4. Pic du jour: California inferno
This was a remote-camera view yesterday from Susanville, Calif., in Lassen County, which faced evacuation orders as the Dixie Fire raged through Northern California.
- It's the sixth largest wildfire in California history.
US StormWatch tweets about the image above: "[T]he smoke plume of the #DixieFire is so thick, only the red light being produced by the sun can pierce through the smoke particles being produced by the fire."
- "A scene that looks like something you'd see on Mars."
5. Time capsule: COVID boomerang
The red on this map shows U.S. counties where COVID spread is highest — 10%+ of tests are positive, or 100+ new cases per 100,000 people over the past seven days.
6. Delta dashes reopening plans
Bloomberg: "Chaos on Wall Street ... Banks rush to reshape policies as mutation rattles New Yorkers."

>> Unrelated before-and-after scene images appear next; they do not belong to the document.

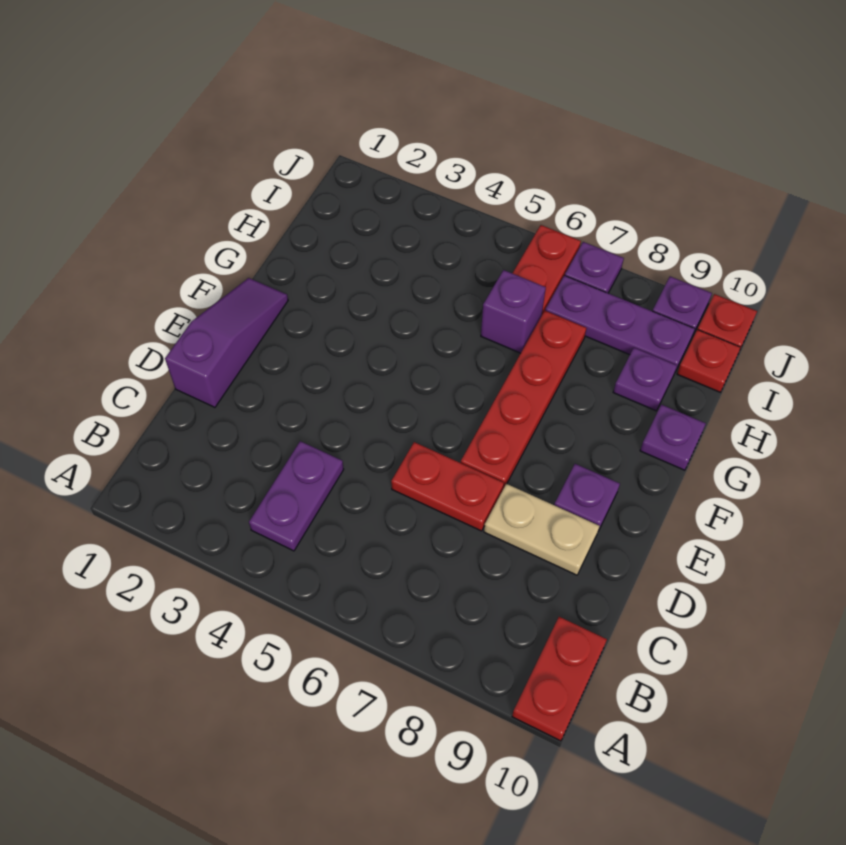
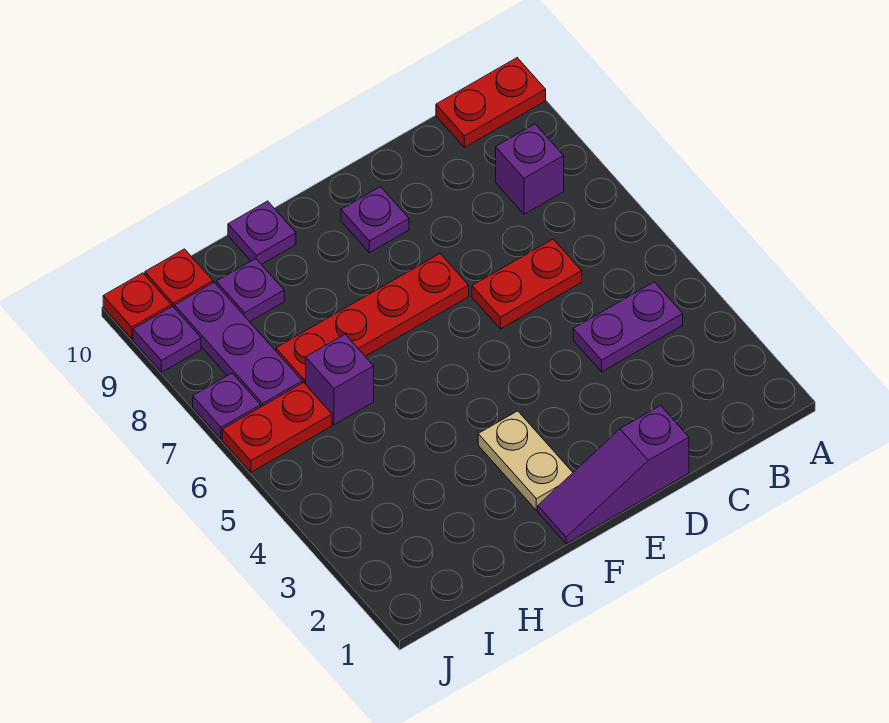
none -> purple 1x1 brick [496,124,564,214]
red 1x2 plate [391,442,504,531] -> red 1x2 plate turned to [472,239,582,329]
tan 1x2 plate [484,484,599,575] -> tan 1x2 plate moved to [478,411,573,510]

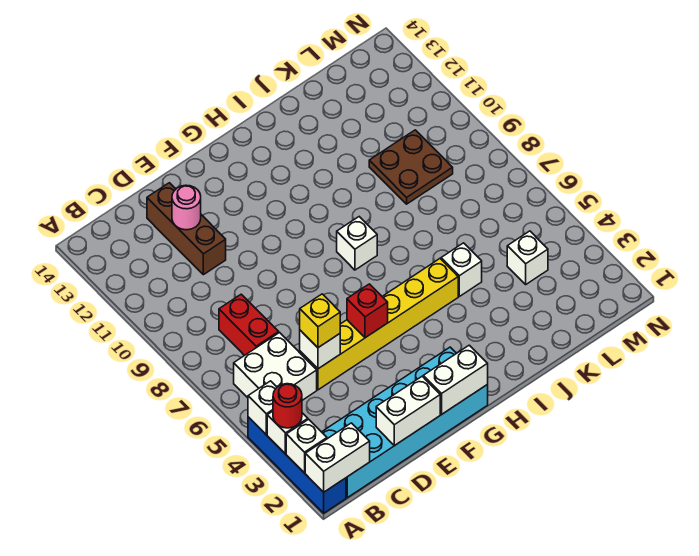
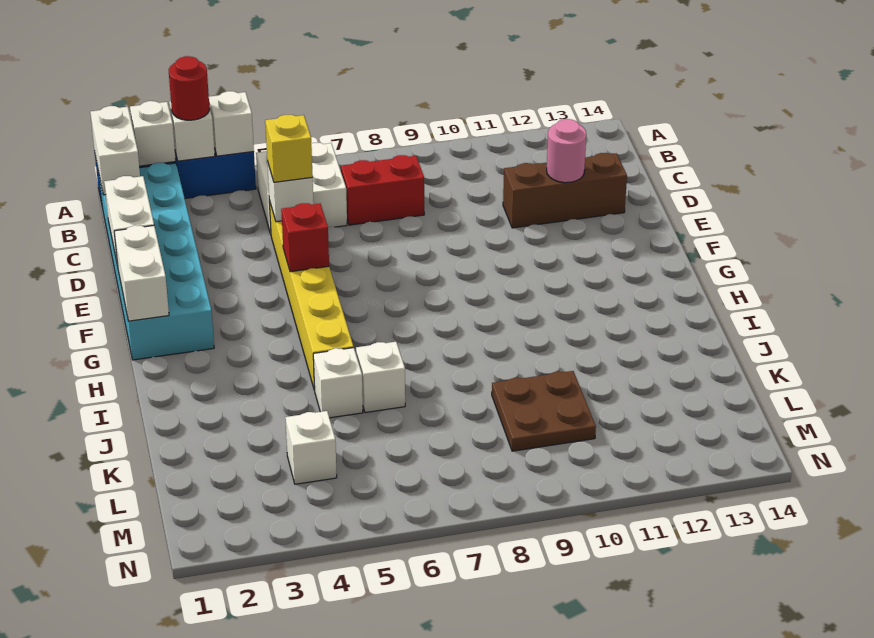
white 1x1 brick [337,217,377,270] -> white 1x1 brick moved to [356,342,405,413]

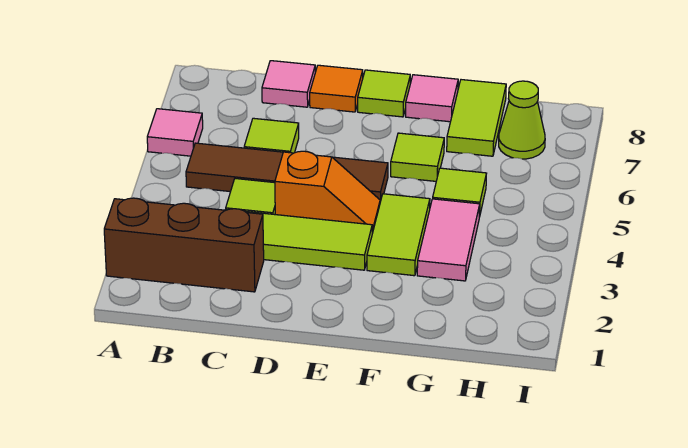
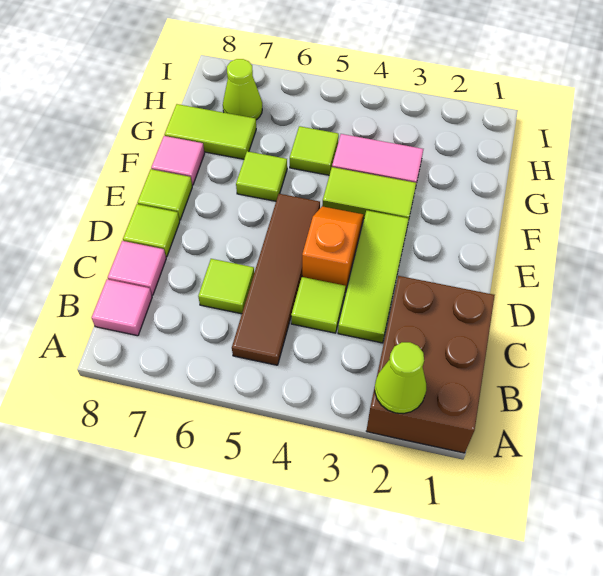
brown 1x3 brick [104,198,264,292] -> brown 2x3 brick [366,276,495,453]
none -> lime 1x1 cone [375,342,426,414]
pink 1x1 tile [147,109,203,156] -> pink 1x1 tile moved to [92,279,152,336]
orange 1x1 tile [310,65,363,112] -> lime 1x1 tile [123,204,180,257]

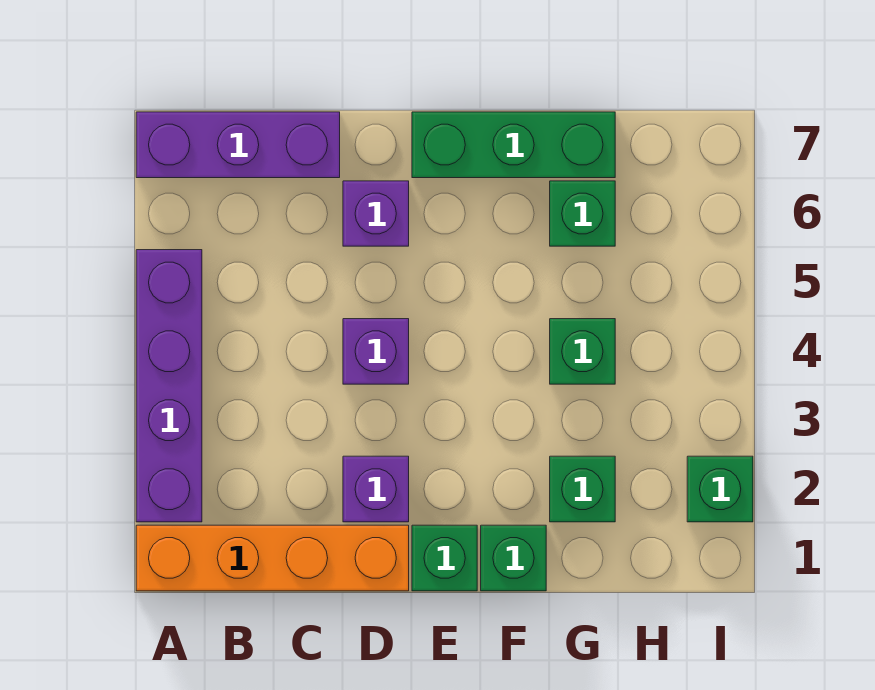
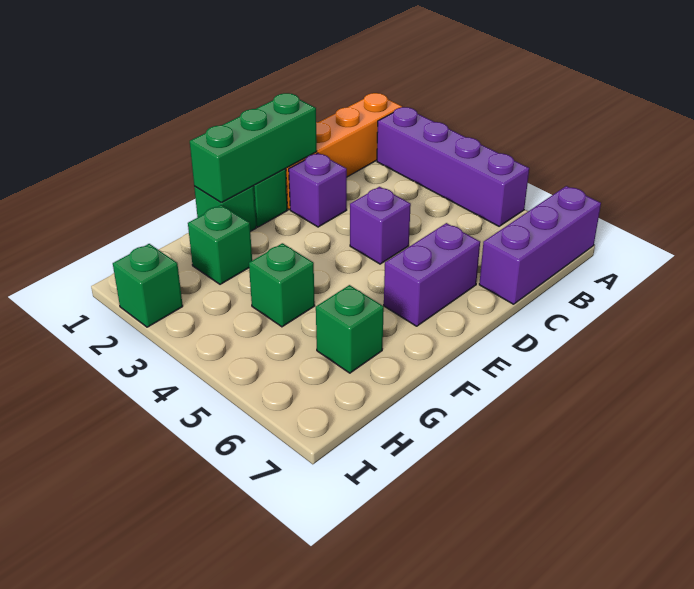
purple 1x1 brick [343,181,409,246] -> purple 1x2 brick [384,223,480,326]
green 1x3 brick [412,112,615,178] -> green 1x3 brick moved to [190,93,317,203]

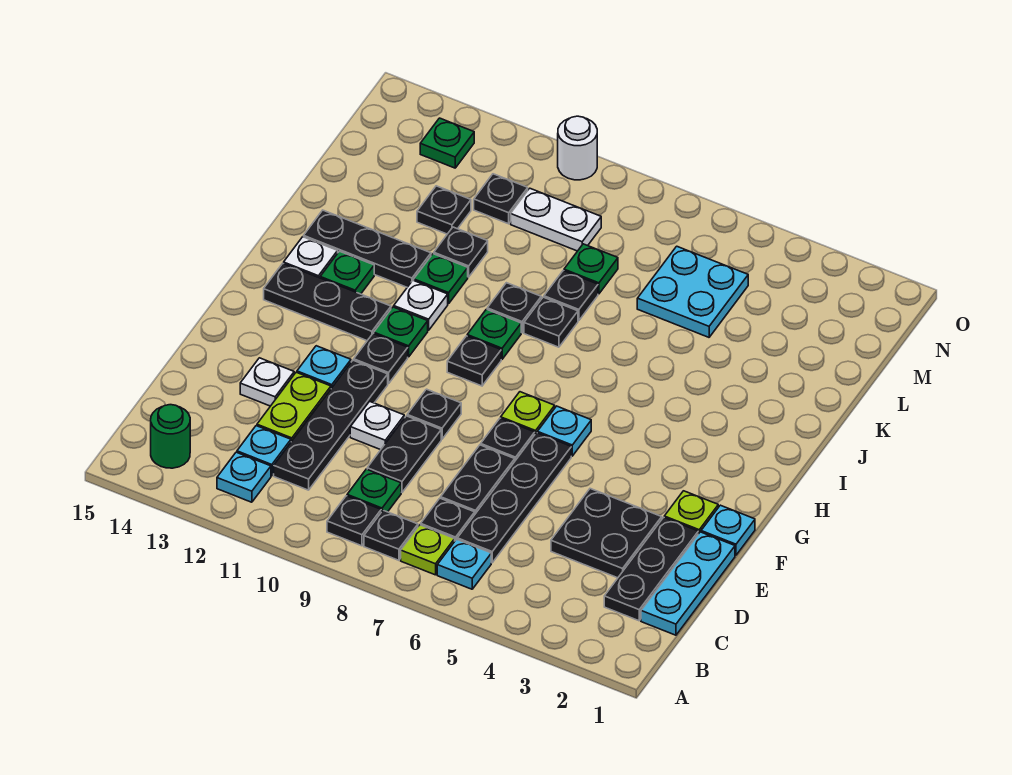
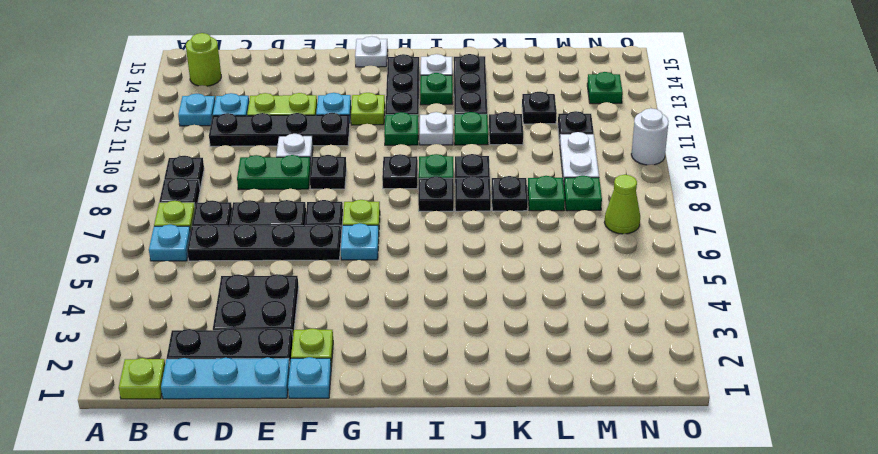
none -> lime 1x1 plate [119,358,165,399]
green 1x1 round brick [151,405,190,468] -> lime 1x1 round brick [186,33,221,86]
green 1x1 plate [347,469,401,512] -> green 1x1 plate moved to [564,176,602,211]
black 1x2 plate [367,416,441,492] -> green 1x2 plate [237,155,311,190]
white 1x1 plate [240,358,294,406] -> white 1x1 plate moved to [355,36,388,67]
black 1x1 plate [354,334,408,384] -> black 1x1 plate moved to [418,176,454,211]
none -> lime 1x1 plate [351,93,385,125]
cyan 2x2 plate [637,246,748,337] -> none
none -> lime 1x1 cone [605,175,640,234]

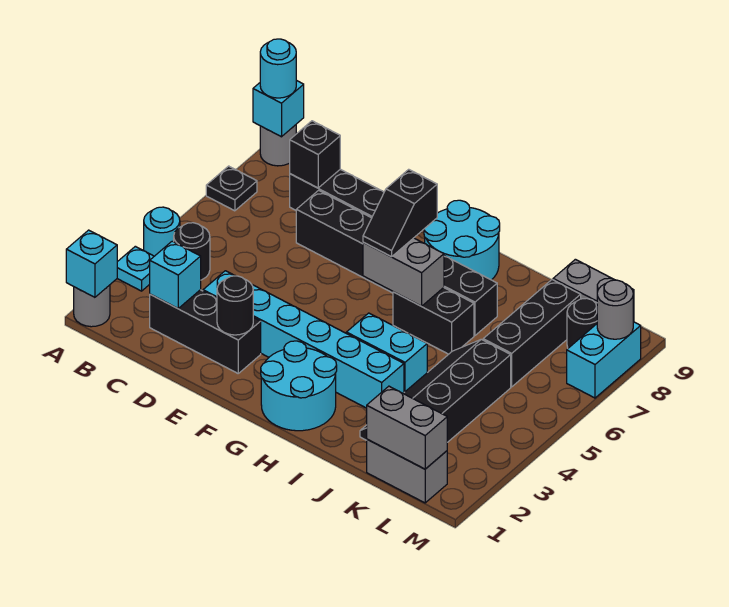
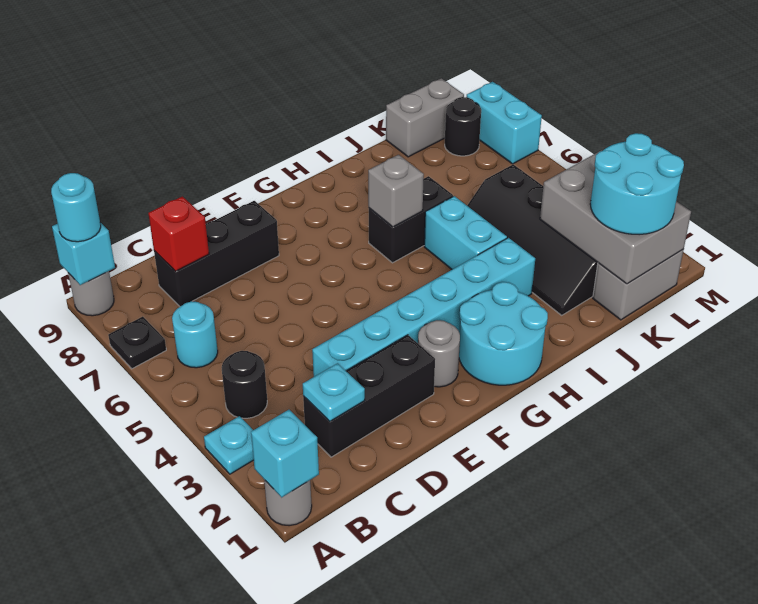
cyan 1x1 round brick [144,207,180,256] -> cyan 1x1 round brick moved to [172,301,218,368]
cyan 1x1 brick [150,241,201,308] -> cyan 1x1 plate [303,363,365,421]
black 1x1 brick [290,121,340,188] -> red 1x1 brick [148,196,209,271]
black 1x6 brick [296,190,497,336] -> none
black 1x1 round brick [217,276,253,335] -> none
grey 1x2 brick [363,238,444,306] -> grey 1x1 brick [368,155,424,227]
black 1x2 slope [363,169,437,257] -> none
cyan 2x2 round brick [424,200,500,280] -> cyan 2x2 round brick moved to [590,133,684,235]
cyan 1x2 brick [346,313,427,392] -> cyan 1x2 brick turned to [424,196,507,269]
grey 1x2 brick [367,386,447,469] -> grey 2x3 brick [540,150,691,284]
black 1x3 brick [483,280,581,387] -> none
grey 1x1 round brick [597,280,633,339] -> grey 1x1 round brick moved to [418,320,460,387]

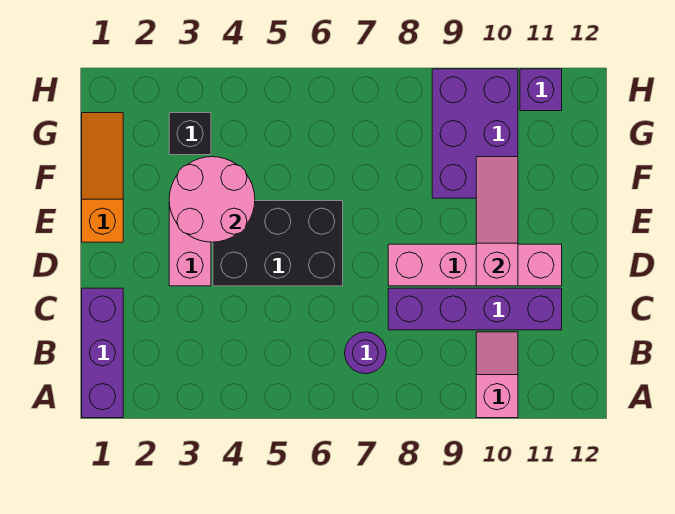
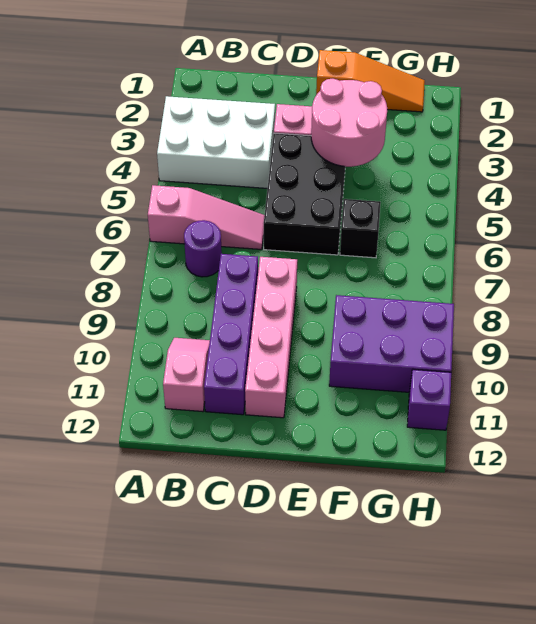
purple 1x3 brick [82,288,123,418] -> none
none -> white 2x3 brick [157,96,275,188]
pink 1x2 slope [476,332,518,418] -> pink 1x2 slope turned to [163,338,210,412]
pink 1x3 slope [476,157,518,286] -> pink 1x3 slope moved to [148,185,265,249]
black 1x1 brick [169,113,211,155] -> black 1x1 brick moved to [340,199,381,258]

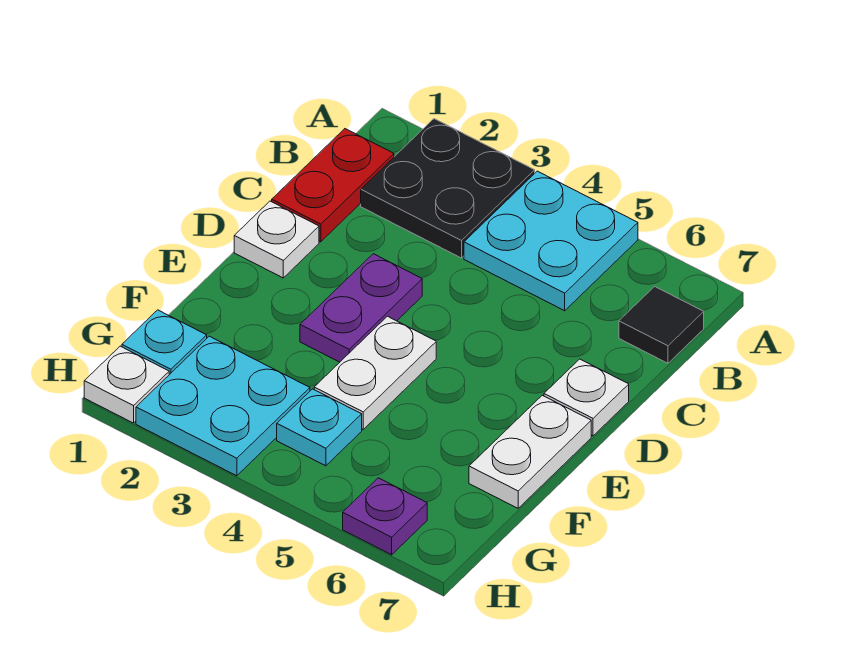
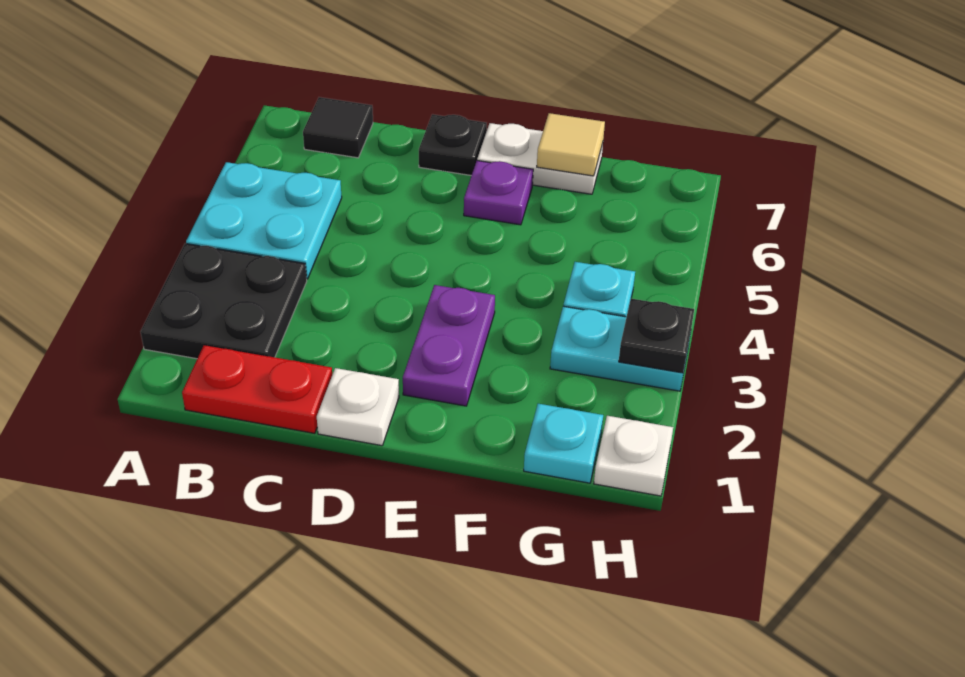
purple 1x2 plate [300,254,422,362] -> purple 1x2 plate turned to [403,285,495,406]
white 1x1 plate [544,359,629,436] -> black 1x1 plate [419,114,487,176]
white 1x2 plate [314,316,436,429] -> none
none -> tan 1x1 tile [537,113,605,176]
cyan 2x2 plate [136,336,310,476] -> cyan 1x2 plate [550,306,690,391]
none -> black 1x1 plate [619,299,694,373]
purple 1x1 plate [343,478,427,555] -> purple 1x1 plate moved to [464,161,533,225]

7. ⚖️ Jamie Dimon: More companies work to hire former felons
JPMorgan Chase chairman and CEO Jamie Dimon writes in a N.Y. Times op-ed ("If You Paid Your Debt to Society, You Should Be Allowed to Work") that job-seeking difficulties for people who were incarcerated or have a conviction on their record are "a moral outrage":
- "We 'banned the box' that asked about a candidate's criminal or arrest records on initial job applications as part of our strategy to build a more inclusive talent pipeline."
- "Recently, we partnered with other employers like Accenture, CVS, Eaton, General Motors, McDonald’s, Microsoft, Verizon and Walmart to form the Second Chance Business Coalition, which allows businesses to ... support the hiring and advancement of people with criminal backgrounds. ... We want more companies to join us."
Dimon wrote that "Clean Slate" legislation in Congress and state legislatures "would help clear or seal eligible criminal records, open access to jobs and increase earnings by about 20 percent."
- "These initiatives enjoy significant support across the aisle — a rare opportunity for consensus, bipartisanship and momentum."
8. 💍 Forecast sees most U.S. weddings in 38 years
After a long, pandemic-induced wedding drought, the industry is busier than it has been in decades — and venues, vendors and planners are feeling the squeeze, Erica Pandey writes in Axios What's Next.
- An estimated 2.5 million weddings are planned for 2022 — the most the U.S. has seen since 1984, according to a forecast by The Wedding Report, a market research firm.
- There were about 2.1 million weddings per year before the pandemic, and just 1.2 million weddings in 2020.
Venues are booked up through 2022 — and even into 2023. Florists, photographers and planners are working overtime.
- Laine Palm, a wedding planner in Minneapolis, says she's increasingly seeing weddings spill onto Thursdays and Sundays as venues run out of Fridays and Saturdays.
- She even did a Monday wedding this summer.
What we're watching: The number of weddings had been trending down in the U.S., as more and more couples choose not to get married, or avoid pricey celebrations. That trend is likely to resume post-pandemic.